Analysis of protein-coding genes showed that the genus Euophrys is particularly related to Thorelliola. In Wayne Maddison's 2015 study of spider phylogenetic classification, it was listed to the tribe Euophryini. First circumscribed by Simon in 1901, the tribe has also been known as Euophrydinae, but the original name is now more prevalent. It is a member of the clade Saltafresia. The genus is also a member of a subgroup of genera called Euophrydeae after the latter name. In 2016, Jerzy Prószyński added the genus to a group of genera named Euopherines, named after the genus. This is a member of the supergroup of genera Euphryoida.

==Description==
Euophrys bifida is a small spider with a body divided into two main parts: a rectangular cephalothorax and thinner, more oval abdomen. The male has a cephalothorax that is between 1.2 and 1.3 mm long and typically 0.9 mm wide. The carapace, the hard upper part of the cephalothorax, is a moderately high oval that is mainly dark brown with some short colourless hairs. The eye field is black, with large bristles particularly near its eyes, which are unusually large, particular those to the front. The underside of the cephalothorax, or sternum, is large and has a distinctive convex shape. The spider's face, or clypeus, is black, as are the majority of the mouthparts. The arrangement of teeth in the chelicerae is distinctive, with two rows of stiff hairs forming lines between two fork-shaped back teeth and a single curved fang to the front.

The male spider's abdomen is an oval that is typically 1.2 long and between 0.8 and 0.9 mm wide. It is dark with a mosaic pattern of very small blackish-brown plates and two thin yellowish-orange lines from front to back. The sides of the abdomen are whitish with thin diagonal white belts while the underside is dark with a pattern of white spots that make four streaks. It is between 1.5 and 1.7 mm long and typically 1.1 mm wide. The spider has dark grey spinnerets. The spider's legs and mainly blackish, with yellowish-grey sections and brown leg hairs and spines. The pedipalps are dark.

The spider's copulatory organs include a rounded palpal bulb, in some examples more bean-shaped. There is a small thin curled embolus attached to the top that projects outwards and lines up with the large cymbium that surrounds the outside of the bulb. The cymbium is hairy. The palpal tibia is blunt and has a relatively long erect protrusion, or tibial apophysis, that has a pointed tip.
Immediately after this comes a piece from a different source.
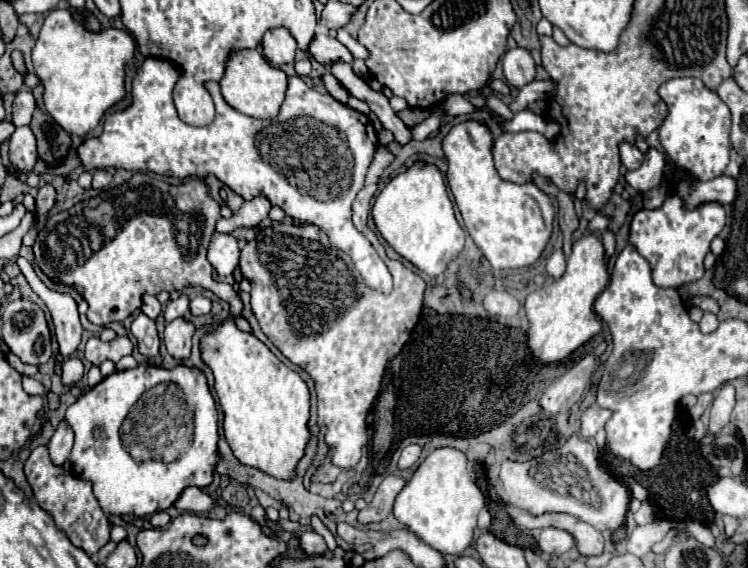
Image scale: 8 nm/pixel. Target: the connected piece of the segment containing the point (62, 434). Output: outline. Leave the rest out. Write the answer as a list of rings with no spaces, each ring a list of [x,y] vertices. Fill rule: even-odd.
[[[65,419],[55,429],[55,435],[51,437],[51,441],[49,441],[47,447],[49,447],[51,461],[55,465],[63,465],[67,461],[67,457],[71,453],[71,447],[73,447],[73,429],[67,425]]]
The female has a larger cephalothorax than the male, between 1.3 and 1.4 mm mm long and between 1 and 1.1 mm wide. The carapace that similar to the male, although slightly lighter. The chelicerae are also similar. The female's abdomen is also larger than the male's, between 1.5 and 1.7 mm in length and typically 1.1 mm in width. Both the top and bottom are light and covered in a mosaic of small dark patches. There are indistinct lighter chevrons to the rear of the underside. The spider's legs are light brown.

The female has a epigyne with two rounded depressions towards the rear. The edges have limited sclerotization on their rims. It has two copulatory openings that lead to very short and relatively wide insemination ducts that lead to large ovoid spermathecae, or receptacles. There are large accessory glands in the wall of the spermathecae. Apart from the distinctive teeth, the spider is similar to other species in the genus. The male's palpal bulb is particularly similar to the related Euophrys purcelli, but the embolic coil has a larger diameter and the shape of the tibial apophysis is different.

==Distribution and habitat==
Euophrys spiders live across the world, although those found in North America may be accidental migrants and those in Central and South America misidentifications. In Africa, they are mainly found in the southern part of the continent. Euophrys bifida is endemic to South Africa. It has been only found in Eastern Cape. The male holotype was discovered in 2011 on Hogsback in the Amatola Mountains. Other examples have been found across the province, including in the Fort Fordyce Nature Reserve. It was found in woodland, particularly living in leaf litter.